Don’t Be Surprised by a Double Peak.

The Omicron wave indeed seems to have peaked in many places in the U.S., and the trend in Florida hospitalizations, shown above, so far does not seem to be an exception. But the reality is that we know relatively little about the dynamics underlying successive waves of SARS-CoV-2 and its numerous variants. We should not be surprised if we encounter a double peak.
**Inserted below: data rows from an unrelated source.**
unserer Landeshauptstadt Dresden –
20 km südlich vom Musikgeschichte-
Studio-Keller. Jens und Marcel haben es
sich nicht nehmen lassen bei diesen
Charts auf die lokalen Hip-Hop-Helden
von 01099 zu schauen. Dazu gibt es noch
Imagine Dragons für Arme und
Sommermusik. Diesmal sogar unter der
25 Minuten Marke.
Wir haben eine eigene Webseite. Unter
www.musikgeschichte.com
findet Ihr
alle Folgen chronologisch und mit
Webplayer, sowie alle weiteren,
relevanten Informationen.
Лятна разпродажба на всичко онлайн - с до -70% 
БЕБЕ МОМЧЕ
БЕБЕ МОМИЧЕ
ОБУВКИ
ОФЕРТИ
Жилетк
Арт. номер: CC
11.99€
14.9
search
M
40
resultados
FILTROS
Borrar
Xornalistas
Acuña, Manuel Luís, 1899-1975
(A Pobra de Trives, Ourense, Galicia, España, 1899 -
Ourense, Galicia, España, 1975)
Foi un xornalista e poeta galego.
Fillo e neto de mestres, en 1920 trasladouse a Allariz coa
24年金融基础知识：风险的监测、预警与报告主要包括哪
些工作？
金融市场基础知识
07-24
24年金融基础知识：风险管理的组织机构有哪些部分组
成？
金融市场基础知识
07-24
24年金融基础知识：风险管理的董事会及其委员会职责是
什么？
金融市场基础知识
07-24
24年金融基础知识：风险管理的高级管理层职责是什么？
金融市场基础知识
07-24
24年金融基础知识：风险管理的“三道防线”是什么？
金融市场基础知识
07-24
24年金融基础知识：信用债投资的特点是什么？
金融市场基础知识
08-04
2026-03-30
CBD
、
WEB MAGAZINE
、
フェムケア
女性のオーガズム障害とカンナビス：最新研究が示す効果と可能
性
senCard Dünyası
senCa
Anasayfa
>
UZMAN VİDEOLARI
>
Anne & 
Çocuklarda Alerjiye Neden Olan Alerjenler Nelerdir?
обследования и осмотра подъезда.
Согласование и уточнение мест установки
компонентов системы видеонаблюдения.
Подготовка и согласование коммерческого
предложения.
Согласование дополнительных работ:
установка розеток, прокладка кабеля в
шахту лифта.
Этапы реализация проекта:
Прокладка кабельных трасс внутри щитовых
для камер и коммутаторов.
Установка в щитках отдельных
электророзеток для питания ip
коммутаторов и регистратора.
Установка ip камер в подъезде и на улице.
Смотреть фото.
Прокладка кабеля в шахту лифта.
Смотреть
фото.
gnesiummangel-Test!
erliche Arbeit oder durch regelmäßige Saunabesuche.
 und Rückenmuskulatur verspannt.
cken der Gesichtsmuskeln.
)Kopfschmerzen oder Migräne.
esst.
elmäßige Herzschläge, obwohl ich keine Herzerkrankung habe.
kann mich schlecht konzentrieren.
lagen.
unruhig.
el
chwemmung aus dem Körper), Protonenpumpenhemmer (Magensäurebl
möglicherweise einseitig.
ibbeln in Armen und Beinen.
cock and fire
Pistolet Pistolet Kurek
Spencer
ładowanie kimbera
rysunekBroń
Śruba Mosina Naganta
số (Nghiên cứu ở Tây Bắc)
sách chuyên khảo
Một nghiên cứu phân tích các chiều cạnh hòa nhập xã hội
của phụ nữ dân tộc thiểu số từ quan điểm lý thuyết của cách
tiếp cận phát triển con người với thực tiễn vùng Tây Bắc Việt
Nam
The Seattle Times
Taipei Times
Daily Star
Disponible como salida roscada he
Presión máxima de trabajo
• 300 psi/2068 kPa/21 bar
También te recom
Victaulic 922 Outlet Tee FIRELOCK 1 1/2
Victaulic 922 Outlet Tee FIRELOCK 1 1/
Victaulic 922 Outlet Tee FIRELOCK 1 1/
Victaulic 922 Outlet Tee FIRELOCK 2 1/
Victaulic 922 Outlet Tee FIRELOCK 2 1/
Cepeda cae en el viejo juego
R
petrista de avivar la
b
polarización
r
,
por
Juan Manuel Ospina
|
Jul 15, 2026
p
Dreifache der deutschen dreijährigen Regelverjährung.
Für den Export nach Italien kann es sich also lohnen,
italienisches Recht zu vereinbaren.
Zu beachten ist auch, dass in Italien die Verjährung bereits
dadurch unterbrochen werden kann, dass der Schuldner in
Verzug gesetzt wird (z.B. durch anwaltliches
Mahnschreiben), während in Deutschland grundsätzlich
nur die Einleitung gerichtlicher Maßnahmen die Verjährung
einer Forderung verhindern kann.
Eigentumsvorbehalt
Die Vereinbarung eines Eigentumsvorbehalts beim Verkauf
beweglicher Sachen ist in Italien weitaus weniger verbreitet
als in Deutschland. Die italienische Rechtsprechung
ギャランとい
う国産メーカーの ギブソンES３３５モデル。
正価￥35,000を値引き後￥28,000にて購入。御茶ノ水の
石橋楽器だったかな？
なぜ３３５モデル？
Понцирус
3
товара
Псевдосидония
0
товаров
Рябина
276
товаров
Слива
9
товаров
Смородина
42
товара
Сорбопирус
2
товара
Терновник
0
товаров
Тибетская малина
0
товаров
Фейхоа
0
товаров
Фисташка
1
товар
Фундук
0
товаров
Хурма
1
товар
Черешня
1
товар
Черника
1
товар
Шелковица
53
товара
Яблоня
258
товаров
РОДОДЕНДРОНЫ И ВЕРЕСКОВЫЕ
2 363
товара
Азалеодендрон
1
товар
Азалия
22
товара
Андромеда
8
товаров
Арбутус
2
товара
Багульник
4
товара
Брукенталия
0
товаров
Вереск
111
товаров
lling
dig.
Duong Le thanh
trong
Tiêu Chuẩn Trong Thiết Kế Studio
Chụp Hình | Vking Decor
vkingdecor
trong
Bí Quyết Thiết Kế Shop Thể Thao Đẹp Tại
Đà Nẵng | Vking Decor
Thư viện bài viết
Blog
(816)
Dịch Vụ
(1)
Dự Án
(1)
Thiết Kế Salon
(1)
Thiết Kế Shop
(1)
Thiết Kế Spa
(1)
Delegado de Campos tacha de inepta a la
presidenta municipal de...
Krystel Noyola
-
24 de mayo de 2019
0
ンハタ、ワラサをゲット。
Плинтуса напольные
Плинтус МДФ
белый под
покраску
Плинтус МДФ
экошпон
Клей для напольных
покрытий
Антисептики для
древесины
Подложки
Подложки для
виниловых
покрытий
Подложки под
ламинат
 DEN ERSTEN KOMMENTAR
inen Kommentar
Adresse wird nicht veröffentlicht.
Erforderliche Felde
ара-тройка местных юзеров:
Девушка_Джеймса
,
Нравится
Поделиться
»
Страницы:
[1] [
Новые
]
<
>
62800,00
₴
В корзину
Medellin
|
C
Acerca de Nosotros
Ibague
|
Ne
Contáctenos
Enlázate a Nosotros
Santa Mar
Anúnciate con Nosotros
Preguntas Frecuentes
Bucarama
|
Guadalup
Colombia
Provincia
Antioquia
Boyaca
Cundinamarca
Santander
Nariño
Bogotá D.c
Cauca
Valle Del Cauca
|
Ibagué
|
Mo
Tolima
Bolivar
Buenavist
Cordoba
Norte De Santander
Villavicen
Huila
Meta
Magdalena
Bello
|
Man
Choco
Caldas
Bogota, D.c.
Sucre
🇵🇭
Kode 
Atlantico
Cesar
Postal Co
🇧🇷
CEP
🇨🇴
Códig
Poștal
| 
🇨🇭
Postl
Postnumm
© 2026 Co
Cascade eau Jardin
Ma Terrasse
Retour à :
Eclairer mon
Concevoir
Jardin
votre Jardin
We will continue to follow the Omicron wave in Florida

Technical Notes

The calculations in the figure are derived from COVID-19 Reported Patient Impact and Hospital Capacity by State Timeseries, maintained by the U.S. Department of Health and Human Services. The daily counts represent the daily sums of two variables for all Florida hospitals combined:

  • previous_day_admission_adult_covid_confirmed: Number of patients who were admitted to an adult inpatient bed on the previous calendar day who had confirmed COVID-19 at the time of admission in this state
  • previous_day_admission_pediatric_covid_confirmed: Number of pediatric patients who were admitted to an inpatient bed, including NICU, PICU, newborn, and nursery, on the previous calendar day who had confirmed COVID-19 at the time of admission in this state

Scattered reports have suggested that as many as one-half of all hospital inpatients identified as COVID-positive are incidental cases who were admitted primarily for reasons other than their viral infections. In a nationwide cohort of 250 hospitals located in 164 counties throughout the U.S., we have estimated that only 15 percent of COVID-positive hospitalizations are incidental.